MBA students who are petitioning for MBA/JD status must not have completed more than 24 credit hours of their required graduate business curriculum at the time of their enrollment in the law program.

Candidates for the MBA/JD joint program must follow the separate application procedures of the Bauer College of Business graduate program and the UH Law Center. Upon acceptance to both schools, the applicant must petition the program coordinators for admission to the joint program. Each school has a designated coordinator for the MBA/JD program to provide academic advising for joint program students; the MBA/JD petition form is available from either advisor.

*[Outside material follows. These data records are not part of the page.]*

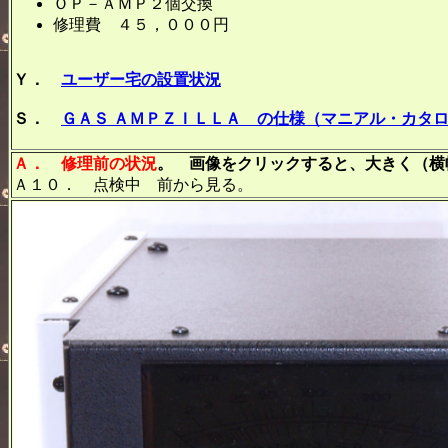
ＯＰ－ＡＭＰ２個交換
修理費 ４５，０００円
Ｙ．
ユーザー宅の設置状況
Ｓ．
ＧＡＳ ＡＭＰＺＩＬＬＡ の仕様（マニアル・カタ
Ａ． 修理前の状況
。 画像をクリックすると、大きく（横幅
Ａ１０． 点検中 前から見る。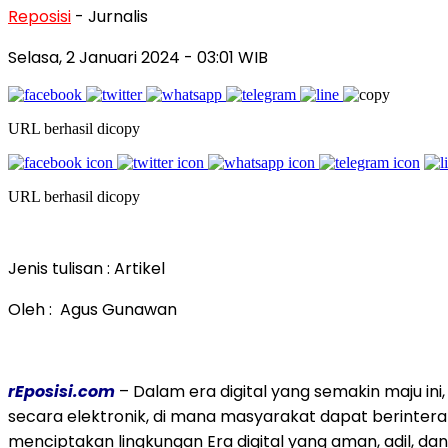
Reposisi
- Jurnalis
Selasa, 2 Januari 2024
- 03:01 WIB
URL berhasil dicopy
URL berhasil dicopy
Jenis tulisan : Artikel
Oleh : Agus Gunawan
rEposisi.com
– Dalam era digital yang semakin maju ini
secara elektronik, di mana masyarakat dapat berinterak
menciptakan lingkungan Era digital yang aman, adil, 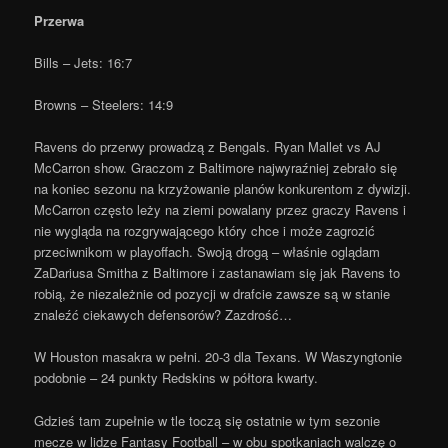
Przerwa
Bills – Jets: 16:7
Browns – Steelers: 14:9
Ravens do przerwy prowadzą z Bengals. Ryan Mallet vs AJ
McCarron show. Graczom z Baltimore najwyraźniej zebrało się
na koniec sezonu na krzyżowanie planów konkurentom z dywizji.
McCarron często leży na ziemi powalany przez graczy Ravens i
nie wygląda na rozgrywającego który chce i może zagrozić
przeciwnikom w playoffach. Swoją drogą – właśnie oglądam
ZaDariusa Smitha z Baltimore i zastanawiam się jak Ravens to
robią, że niezależnie od pozycji w drafcie zawsze są w stanie
znaleźć ciekawych defensorów? Zazdrość…
W Houston masakra w pełni. 20-3 dla Texans. W Waszyngtonie
podobnie – 24 punkty Redskins w półtora kwarty.
Gdzieś tam zupełnie w tle toczą się ostatnie w tym sezonie
mecze w lidze Fantasy Football – w obu spotkaniach walczę o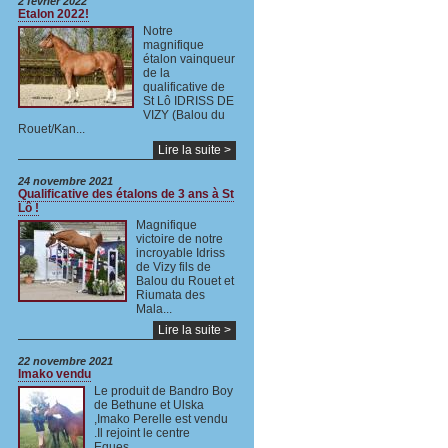
2 février 2022
Etalon 2022!
Notre
magnifique
étalon vainqueur
de la
qualificative de
St Lô IDRISS DE
VIZY (Balou du
Rouet/Kan...
Lire la suite >
24 novembre 2021
Qualificative des étalons de 3 ans à St
Lô !
Magnifique
victoire de notre
incroyable Idriss
de Vizy fils de
Balou du Rouet et
Riumata des
Mala...
Lire la suite >
22 novembre 2021
Imako vendu
Le produit de Bandro Boy
de Bethune et Ulska
,Imako Perelle est vendu
.Il rejoint le centre
Eques...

If a student starts the MBA/JD in the fall, the first year of the joint program must be spent in one program or the other. The student makes the decision whether to do the first year in law or in business. At the time the student petitions for admission to the joint program, he/she will notify the MBA/JD coordinators of his/her program selection. A student who starts in the spring would complete one term of business courses, and then enroll for the first-year law sequence in the subsequent fall and spring terms. Students are advised that their final year of study should consist primarily of law coursework in preparation for the bar exam.

It is recommended that full-time students pursue the joint program in either one of two sequences:

Year 1: Law (1st-year sequence) Year 1: MBA (Full-time or PMBA - 24 credits)
Year 2: MBA (18 credits) + Law Year 2: Law (1st-year sequence)
Year 3: Law + MBA (9 credits) Year 3: Law + MBA (6 credits)
Year 4: Law + MBA (3 credits) Year 4: Law and no MBA credits

The Law Center will accept a maximum of 15 credit hours, taken in the Bauer College of Business (graduate level), towards the 90 credit hours needed for the JD degree. Credit may not be given for course work taken before a student’s regular matriculation as a first-year student in the law program. Should the student fail to complete the MBA degree, he/she would be allowed to apply a maximum of 12 credit hours of business courses toward the law degree.

The Bauer College of Business will accept a maximum of 9 credit hours of law electives for MBA elective credit, should the student fail to complete the JD degree. This acceptance is contingent on the courses satisfying MBA guidelines; the courses would need to be petitioned.

MBA/JD candidates will be charged business tuition and fees for their 30-semester credit hours of business courses, and law tuition and fees for their 75 credit hours of law courses. Note: once admitted, Law students are charged certain fees every term until they graduate.

For detailed information about the JD program, contact the UH Law Center Admissions Office at (713) 743-2280, or visit www.law.uh.edu.

Please visit the Bauer College website for more information about the Bauer MBA program: www.bauer.uh.edu/mba, or call (713) 743-0700.

Grading


Although up to 15 credit hours taken in the Bauer College of Business may be counted towards the student’s law degree, the grades earned for those courses will not be considered in computing the student’s overall average, class rank, or eligibility for honors in the Law Center. The effect shall be as if the courses were taken on a pass/fail basis. Likewise, grades for Law Center course work, used towards an MBA, will not be used in computing the Bauer College of Business grade point average, or in determining whether the student is maintaining the 3.0 minimum graduate GPA required by the Bauer College of Business for graduation.

Graduation


To graduate, the student must meet all graduation requirements of both colleges. No courses taken from either college will be officially counted towards the degree from the other college until the student has completed all requirements and is eligible to receive both degrees. The student must file for graduation from the University of Houston with both degrees in the same term through his/her myUH student center. MBA/JD students will receive two diplomas. (Note: The bar exam cannot be taken until both degrees have been completed.)